Directive – Make an exact copy of the records below, leaving every image out.

(Extracted page text data)
<<<<
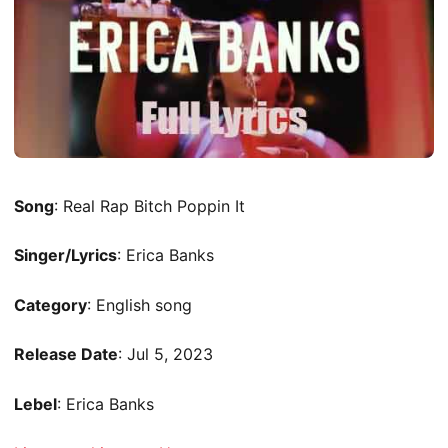
Song
: Real Rap Bitch Poppin It
Singer/Lyrics
: Erica Banks
Category
: English song
Release Date
: Jul 5, 2023
Lebel
: Erica Banks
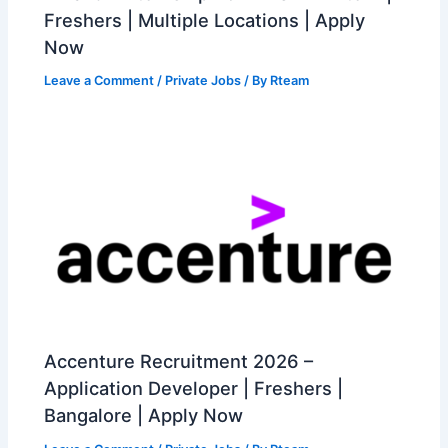
Freshers | Multiple Locations | Apply
Now
Leave a Comment
/
Private Jobs
/ By
Rteam
Accenture Recruitment 2026 –
Application Developer | Freshers |
Bangalore | Apply Now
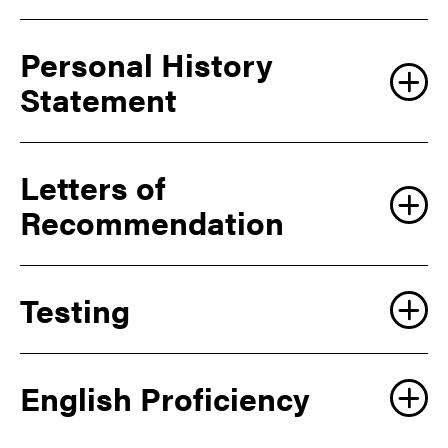
Create an account
Personal History
Statement
Log in
Letters of
Recommendation
Testing
English Proficiency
>>>>
Output of the exercise –
Song
: Real Rap Bitch Poppin It
Singer/Lyrics
: Erica Banks
Category
: English song
Release Date
: Jul 5, 2023
Lebel
: Erica Banks
Freshers | Multiple Locations | Apply
Now
Leave a Comment
/
Private Jobs
/ By
Rteam
Accenture Recruitment 2026 –
Application Developer | Freshers |
Bangalore | Apply Now
Create an account
Personal History
Statement
Log in
Letters of
Recommendation
Testing
English Proficiency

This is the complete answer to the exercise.